[Plain-text document sources]
********************
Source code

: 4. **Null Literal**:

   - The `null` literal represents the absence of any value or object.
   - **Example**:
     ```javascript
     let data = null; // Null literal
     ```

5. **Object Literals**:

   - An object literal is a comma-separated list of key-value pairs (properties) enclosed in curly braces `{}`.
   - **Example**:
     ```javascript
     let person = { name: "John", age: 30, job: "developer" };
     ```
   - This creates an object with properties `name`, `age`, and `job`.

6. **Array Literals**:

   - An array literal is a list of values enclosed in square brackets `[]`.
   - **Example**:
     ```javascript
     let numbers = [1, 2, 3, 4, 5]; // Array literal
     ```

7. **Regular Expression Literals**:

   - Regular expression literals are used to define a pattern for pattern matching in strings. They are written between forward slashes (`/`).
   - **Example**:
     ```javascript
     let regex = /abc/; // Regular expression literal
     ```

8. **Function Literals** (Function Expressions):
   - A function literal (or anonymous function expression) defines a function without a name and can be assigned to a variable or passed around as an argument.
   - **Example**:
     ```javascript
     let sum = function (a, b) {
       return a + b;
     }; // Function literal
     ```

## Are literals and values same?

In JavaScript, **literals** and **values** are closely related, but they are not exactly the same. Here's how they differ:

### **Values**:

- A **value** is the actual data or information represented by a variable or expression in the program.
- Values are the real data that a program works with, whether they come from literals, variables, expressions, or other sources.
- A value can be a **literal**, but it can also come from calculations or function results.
********************
WHAT IS REQUIRED:
Extract all lines of the records above that include "from".

EXPECTED ANSWER:
- Values are the real data that a program works with, whether they come from literals, variables, expressions, or other sources.
- A value can be a **literal**, but it can also come from calculations or function results.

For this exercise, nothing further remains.